> [PROBLEM] Starting at the line containing "phylum: Tracheophyta" and ending at the line containing "scientific name: Clerodendrum indicum", rewrite those lines of the listing with "scientific name" swapped for "binomial name" and nothing else altered.

> [SUPPLIED DATA]
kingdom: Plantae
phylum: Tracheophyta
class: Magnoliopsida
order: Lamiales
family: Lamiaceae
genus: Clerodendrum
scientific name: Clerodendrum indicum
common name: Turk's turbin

--

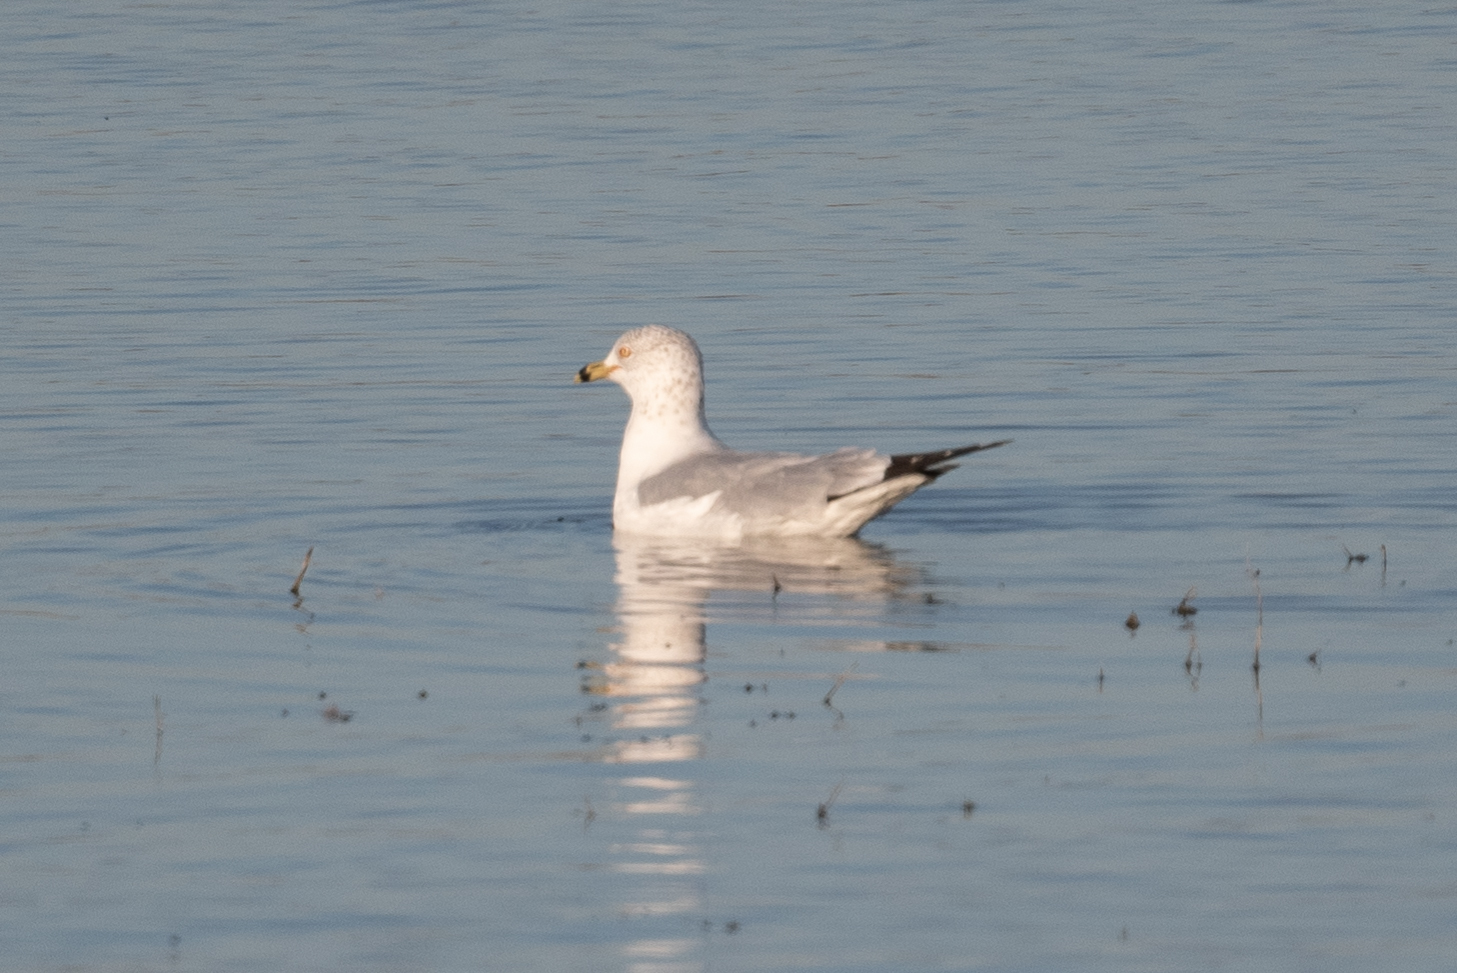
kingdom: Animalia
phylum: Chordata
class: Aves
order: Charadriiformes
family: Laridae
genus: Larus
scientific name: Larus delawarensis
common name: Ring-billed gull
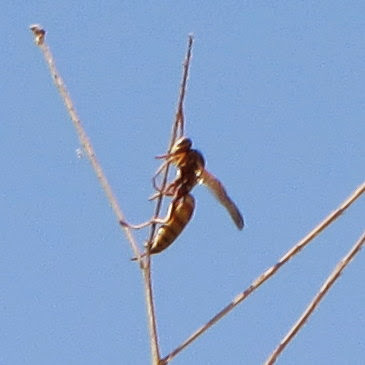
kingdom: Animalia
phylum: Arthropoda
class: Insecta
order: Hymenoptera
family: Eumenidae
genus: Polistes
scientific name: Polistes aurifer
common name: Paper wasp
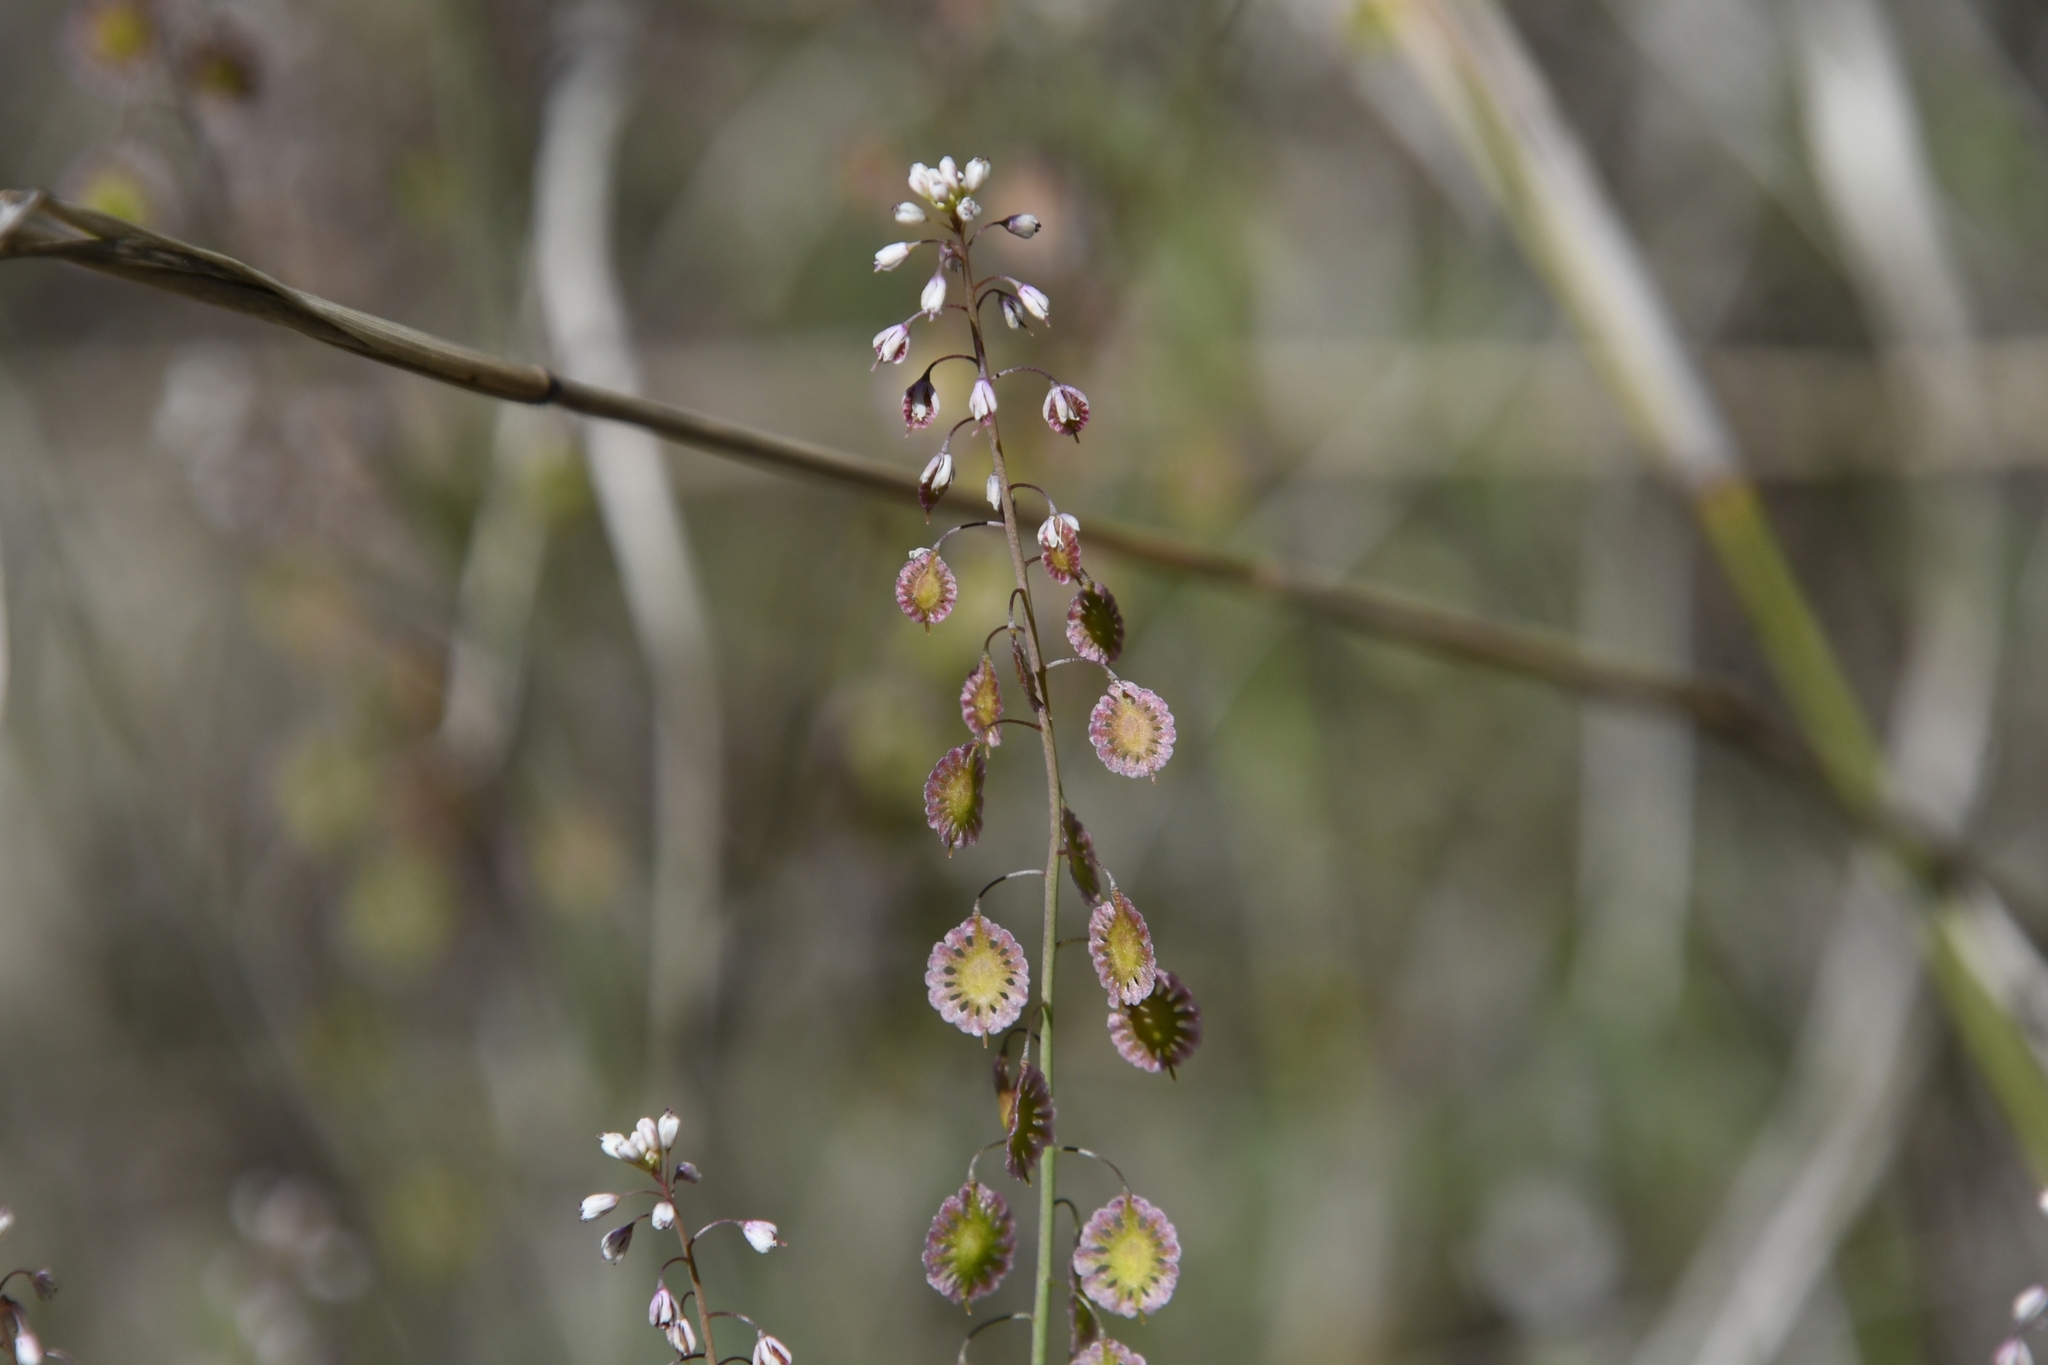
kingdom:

> [SOLUTION FOR THIS TASK]
phylum: Tracheophyta
class: Magnoliopsida
order: Lamiales
family: Lamiaceae
genus: Clerodendrum
binomial name: Clerodendrum indicum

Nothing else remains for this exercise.